# Charcoal briquettes vs heat beads



## LexB89 (May 9, 2020)

Hi,

What works best? 

Charcoal briquettes or heat beads?


----------



## fivetricks (May 9, 2020)

I had never heard of these heat bead things until you just mentioned it now. seems like some sort of European product. I'd be curious to see what the oxidizing agent is that they use to make it "easy light"


----------



## noboundaries (May 9, 2020)

Heat Beads appears to be the brand name of a charcoal briquette and lump maker. Looks like I've got another brand to test!


----------



## normanaj (May 9, 2020)

Never heard of it myself until now.
https://heatbeads.com.au/


----------



## LexB89 (May 9, 2020)

I didn't realise it was a brand.

What brand do you guy's get on best with?

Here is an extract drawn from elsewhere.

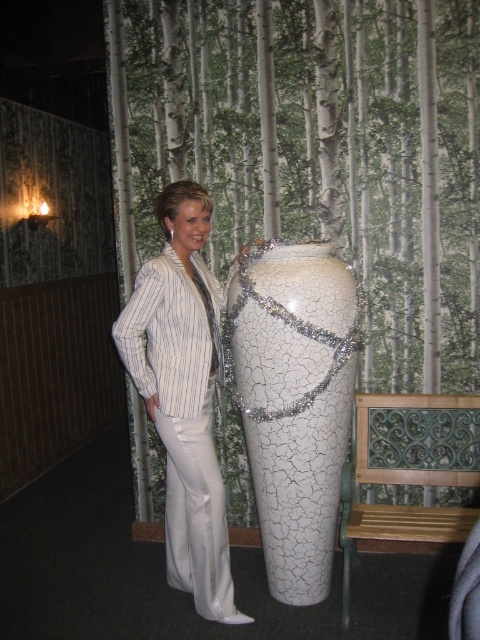
You are a photographer standing at a certain distance from the cracked white vase at center. You want to capture a closeup shot of the vase without getting too close to it. If your camera lens has a maximum zoom range of 10 feet, can you achieve the desired closeup without moving closer?

The distance between the cracked white vase at center and the camera is 7.43 feet, which is within the camera lens maximum zoom range of 10 feet. Therefore, you can achieve the desired closeup without moving closer.

You are a photographer trying to capture the woman and the vase in the scene. You notice a specific point at coordinates point (294, 403). Where is this point located in relation to the cracked white vase at center?

The point (294, 403) is located on the cracked white vase at center.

Something I can get in the uk would be good to know about.


----------



## Millberry (Jan 21, 2021)

noboundaries said:


> Heat Beads appears to be the brand name of a charcoal briquette and lump maker. Looks like I've got another brand to test!


which brand wins?


----------



## JWFokker (Jan 22, 2021)

Heat beads are essentially the same as charcoal but the source of carbon is brown coal rather than hardwood. Higher density, harder to light but burn longer than regular briquettes.



> What are Heat Beads® BBQ Briquettes made of and how are they made?
> 
> The high quality of Heat Beads® BBQ Briquettes is because of the unique raw materials base used – a blend of hardwood charcoal and mineral carbon.
> 
> ...


----------